PETALING JAYA (THE STAR/ASIA NEWS NETWORK) - Malaysian police have established that there are no links between a missing 23kg radioactive dispersal device (RDD) and terrorism.
"As of now, there are no indicators to tie the missing equipment with terrorism," said Selangor police chief Comm Datuk Mazlan Mansor in a statement released on Tuesday (Aug 21).
The statement, besides recapping how the device had gone missing on Aug 10, also listed health issues associated with unprotected exposure to the material.
"According to the Atomic Energy Licensing Board (AELB), the device, which contains 50 curies (unit of radioactivity) of Iridium-192, can cause health issues depending on the type of exposure.
"Anyone exposed to any activities with readings of around 50 curies and at around 120 minutes within a distance of one meter (without protection) will receive exposure levels as high as 500 millisievert (mSv).
"Exposures around 500mSv will bring about nausea and headaches and (exposure) above it can lead to burnt skin," he said.
Comm Mazlan said police were currently working with the AELB to trace the missing equipment, and as well as locating any possible suspects.
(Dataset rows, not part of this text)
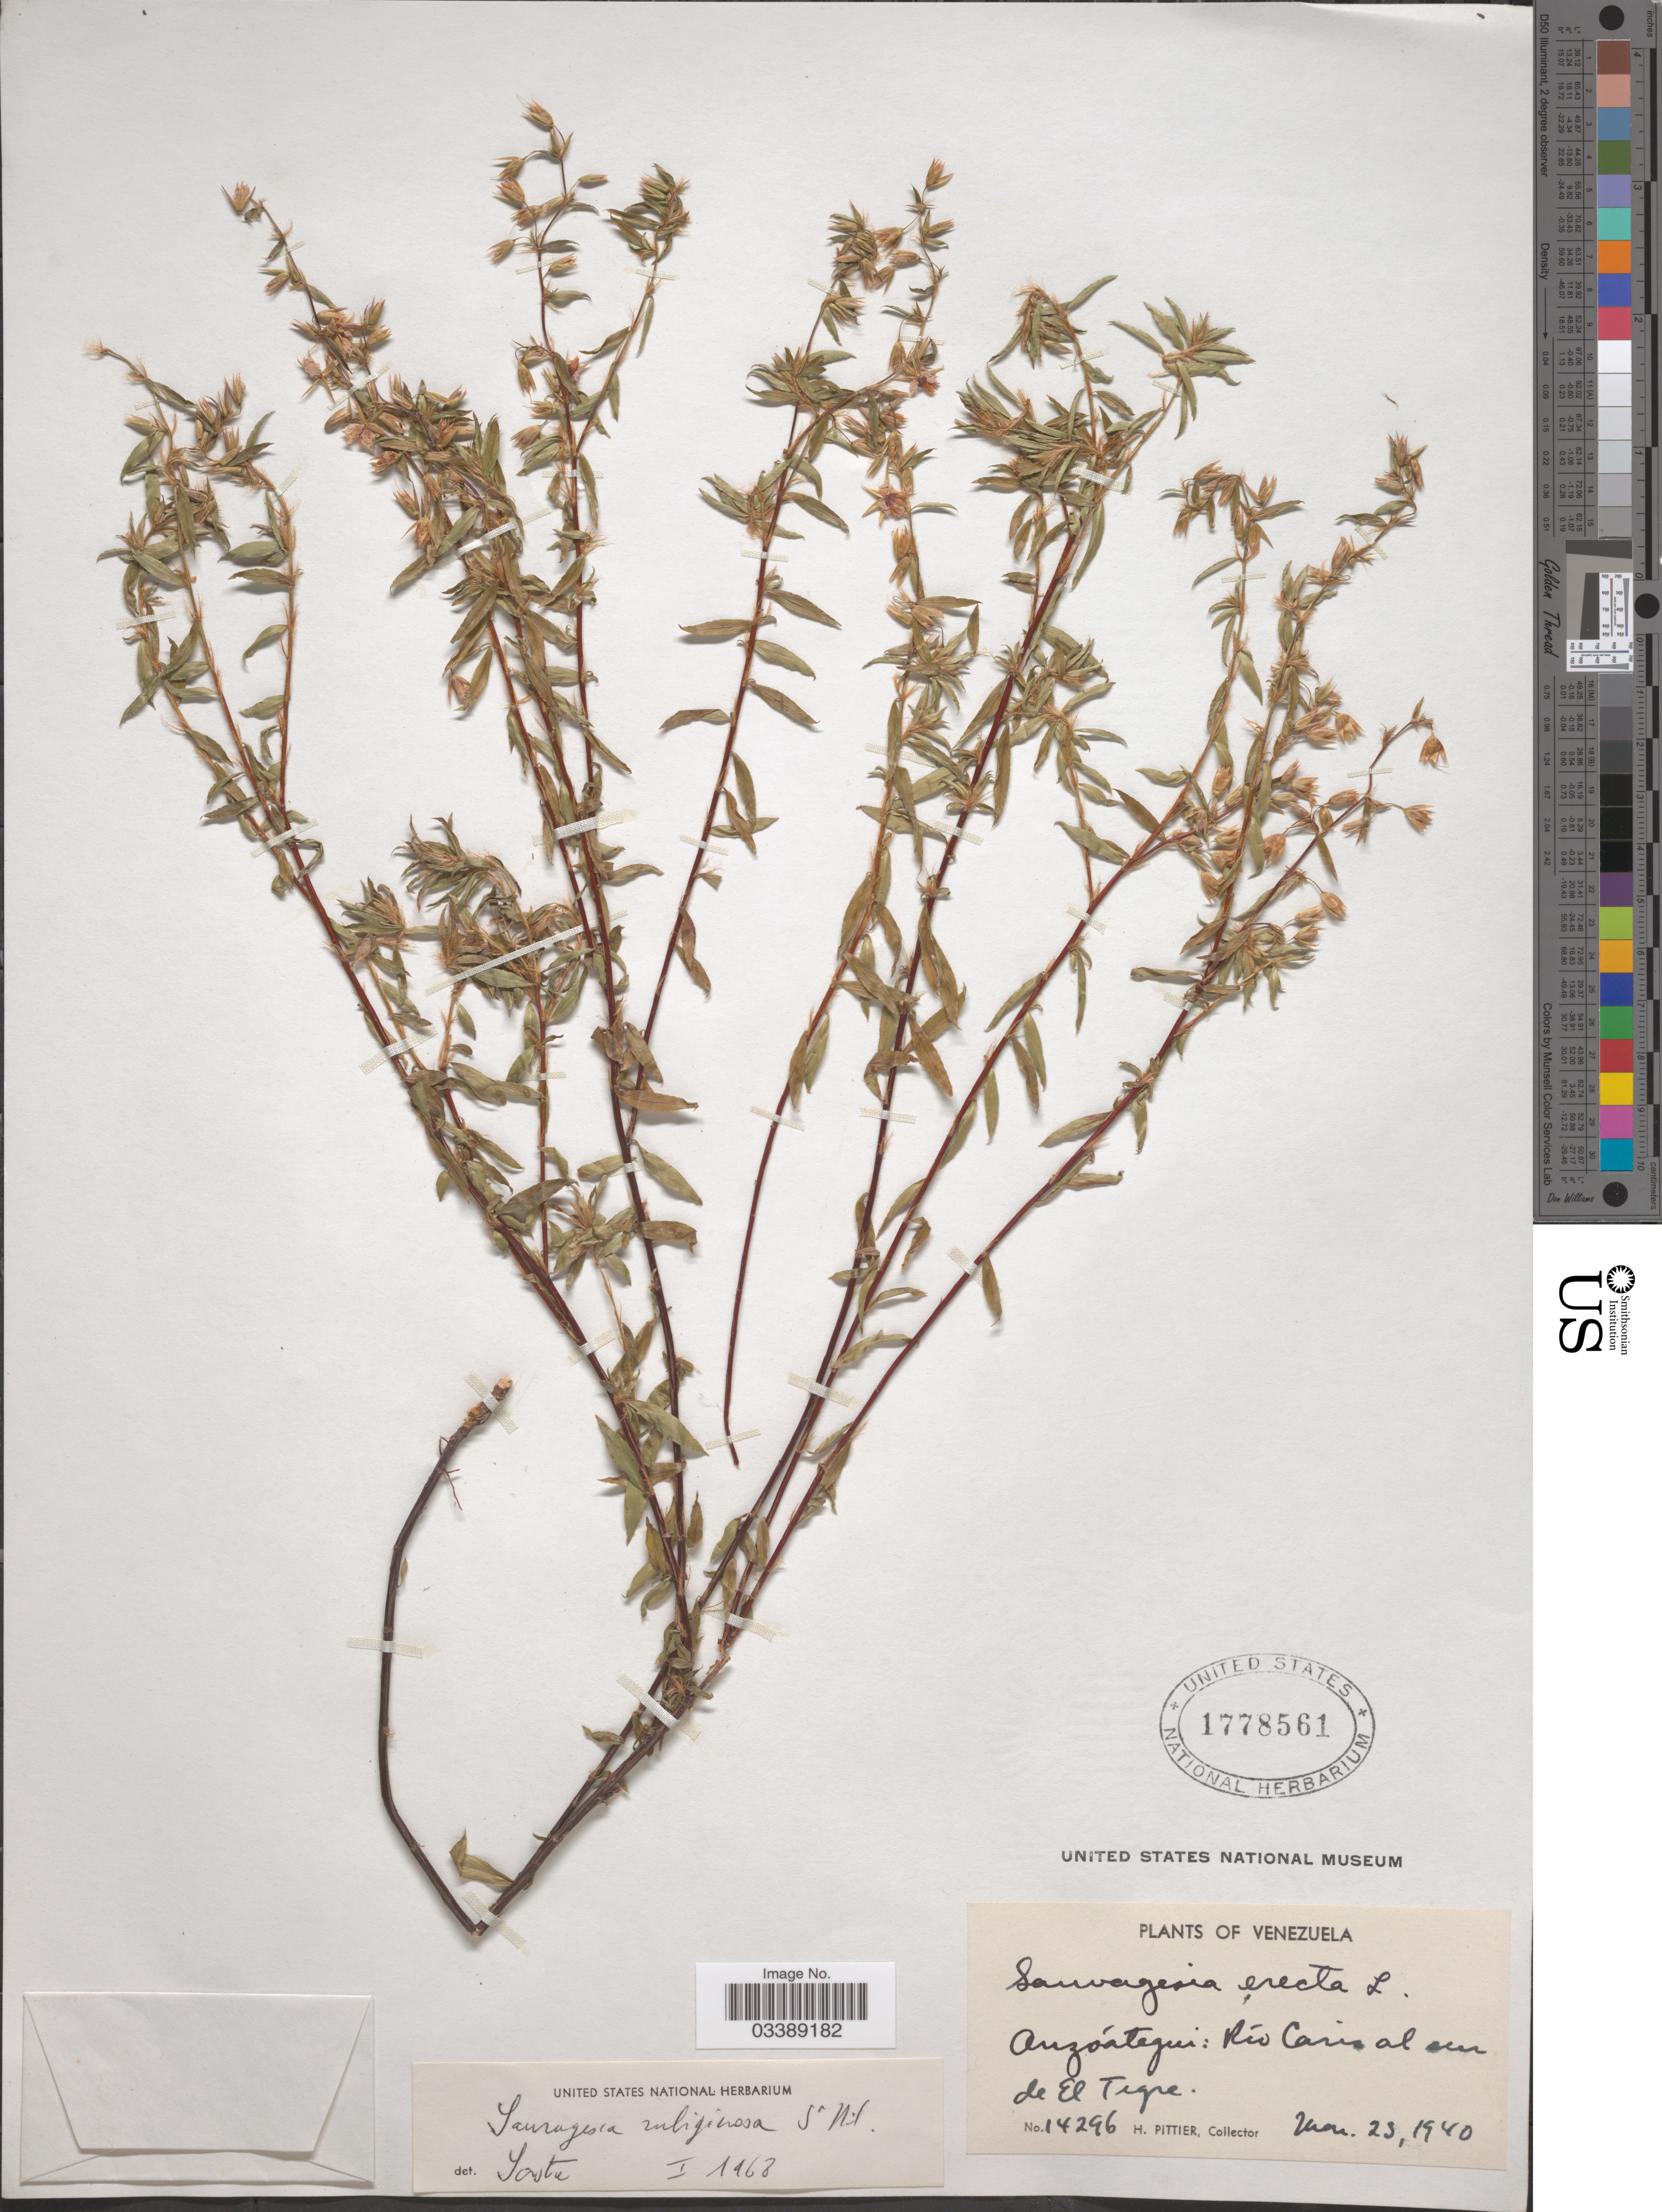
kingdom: Plantae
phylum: Tracheophyta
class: Magnoliopsida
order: Malpighiales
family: Ochnaceae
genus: Sauvagesia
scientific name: Sauvagesia rubiginosa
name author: A. St.-Hil.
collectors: H. F. Pittier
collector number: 14296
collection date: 1940-03-23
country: Venezuela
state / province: Anzoategui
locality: Río Caris al sur de El Tigre.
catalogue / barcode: US 1778561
On Aug 10, the device went missing as it was being transported from Seremban.
The company that owned the RDD, consisting of a large metal tube with a handle on top, reportedly used it to detect cracks in metal as part of inspection protocols in the energy, power and transportation sectors.
Police initially detained two technicians who were transporting the device.
The duo, after completing their task, reportedly loaded the device onto the back of their pick-up truck and left for their office in Shah Alam at 2am.
The device was missing when they arrived an hour later. The duo claimed they did not stop on their journey back, and feared that it could have fallen off their truck.